After losing two consecutive presidential elections, members of the Republican Party have began to scrutinize traditional Grand Old Party (GOP) ideologies and leadership. Rifts between old guard Republicans like Lindsey Graham and newcomers like Marco Rubio have grown, causing political infighting within the party.
“Personally, I think Republicans have to give up a little bit on some social issues if they want a shot at the White House,” said Adam Weber, president of the Boise State University College Republicans
According to Weber, the GOP’s focus on social issues like abortion and gay marriage have hurt the party’s image with voters.
As a libertarian Republican, Weber feels the federal government should not get involved in issues that aren’t specifically outlined by the constitution.

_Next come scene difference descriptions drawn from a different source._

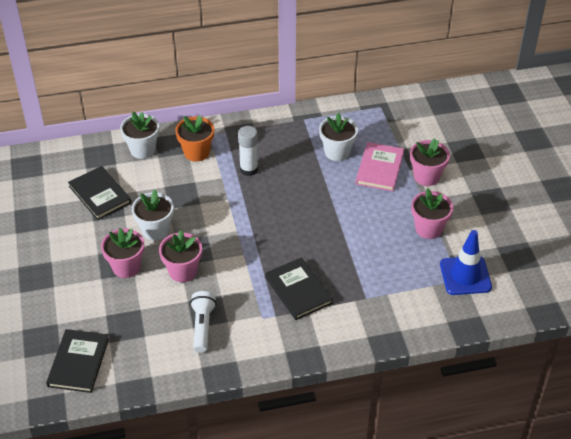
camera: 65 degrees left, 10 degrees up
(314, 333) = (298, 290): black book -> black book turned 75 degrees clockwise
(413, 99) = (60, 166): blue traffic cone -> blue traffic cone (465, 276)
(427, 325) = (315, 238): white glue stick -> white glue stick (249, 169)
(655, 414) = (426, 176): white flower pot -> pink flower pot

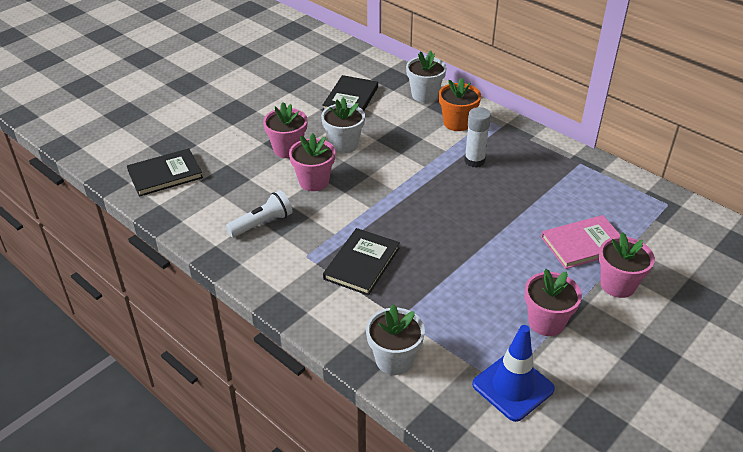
camera: 55 degrees right, 5 degrees down
(337, 152) = (567, 204): white flower pot -> white flower pot (394, 359)

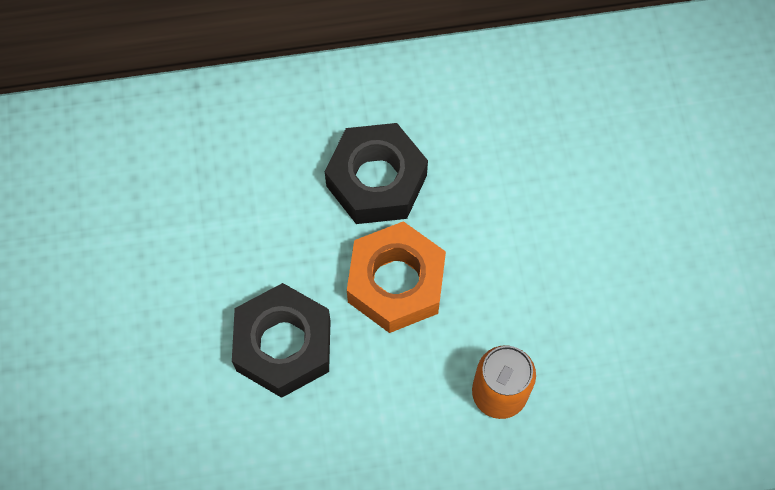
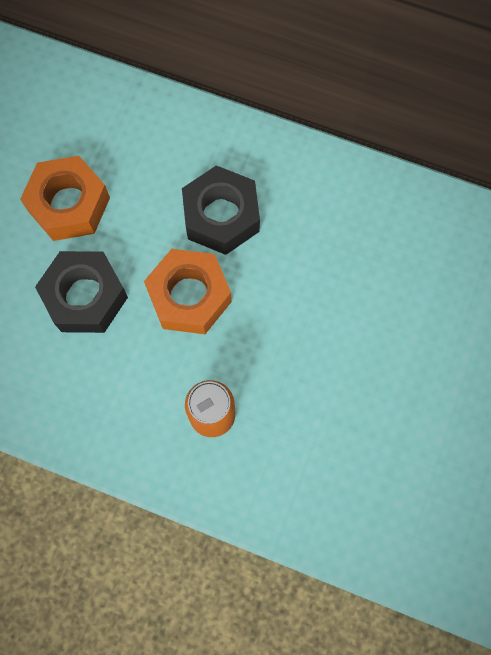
camera: 30 degrees right, 5 degrees up
(201, 256) = (69, 204): none -> orange nut

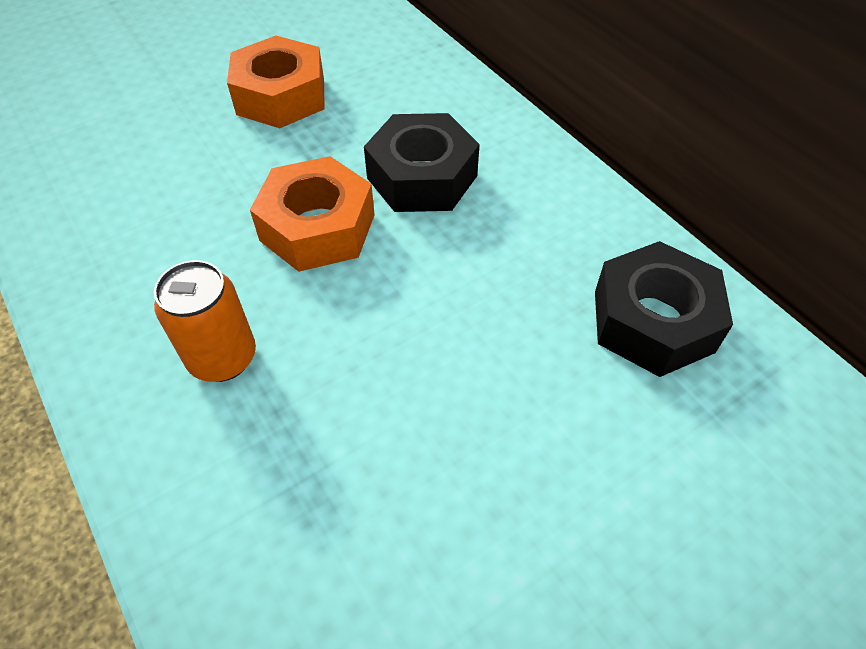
camera: 35 degrees right, 20 degrees down
(85, 297) = (215, 172): black nut -> black nut (653, 321)

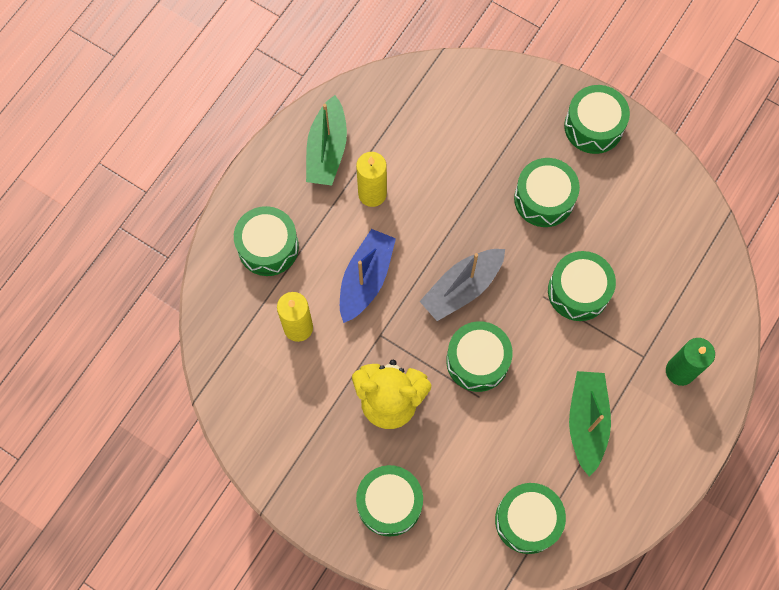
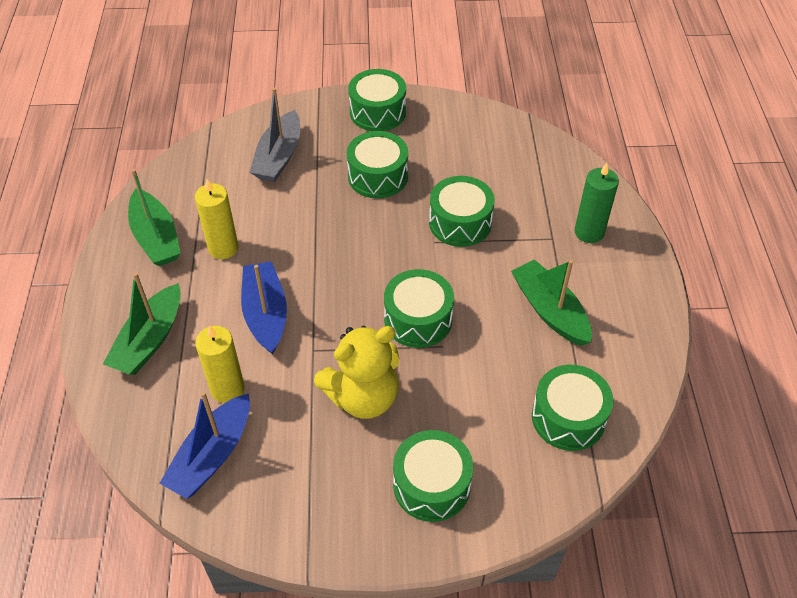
camera: 35 degrees left, 20 degrees down
(255, 375) = (212, 455): none -> blue boat
(268, 247) = (149, 340): green drum -> green boat
(462, 288) = (360, 273): grey boat -> grey boat (279, 157)

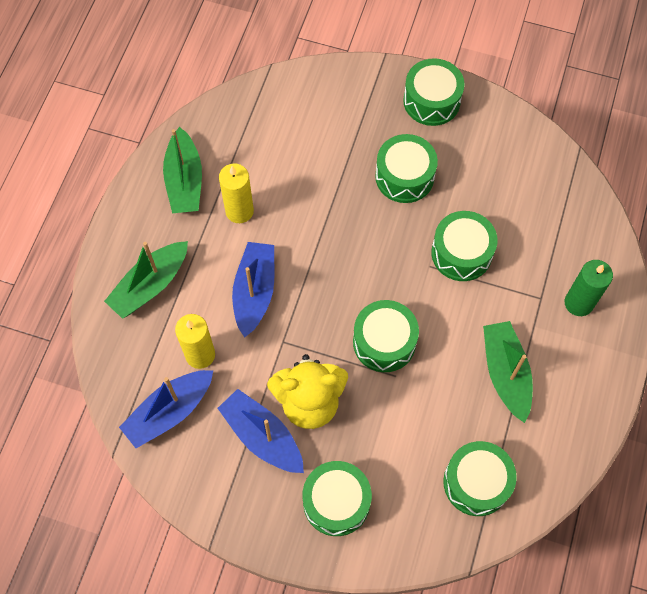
camera: 20 degrees right, 15 degrees up
(279, 157) = (320, 125): grey boat -> none
(325, 446) = (262, 436): none -> blue boat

“We noticed Obama came out in support of gay marriage; I think it was more political than anything,” Weber said. “He says he believes in it in now, but who knows? It was a strategy he used, giving up some of his social beliefs to win the White House.”
Weber thinks the Republican Party should focus their message more on fiscal responsibility for the federal government and let states decide on specific social legislation.
He hopes disagreements within the party will not divide and weaken the GOP’s political backing for the upcoming senate and presidential elections.
“I think it is inevitable that we are going to get to that point and I don’t know how bad it is going to be,” Weber said.
Junior history major Amanda Gilmore said Republican hard-line stances against abortion initially attracted her to the party, but extreme right wing ideology about women’s basic reproduction rights should be changed within the GOP.
“Birth control should probably not be that big of a deal anymore,” Gilmore said. “I feel like that isn’t even a big concern on a national scale and there are other topics that are more important.”
Over the last couple of presidential elections, Gilmore thinks Republicans spent too much energy mud-slinging their Democratic opponents and should have focused on offering more tangible
“They especially attack the Democrats and they need to step back and create more policy that is well rounded,” Gilmore said.
As far as Republican energy policies is concerned, former BSUCR President Domenic Gelsomino thinks the GOP should pursue energy independence while encouraging a practical, gradual shift toward renewable power.
“We should cut all dependence on middle eastern oil. It’s time we use American oil and American energy like hydro power,” Gelsomino said.
Gelsomino thinks transition to renewable energy sources on a large scale should be a gradual one that fits the needs of American citizens.
“We understand the concerns with environmental problems,” Gelsomino said. “But should we halt progress as a result?”
With Republicans striving to find leadership for the 2016 presidential campaign, Gelsomino thinks the current divisions between GOP members will produce new candidates with reformed ideas.
“Marco Rubio would be great for immigration reform and bring a fresh perspective to the White House. There are a number of candidates and each brings a different perspective and skill set to the table,” Gelsomino said.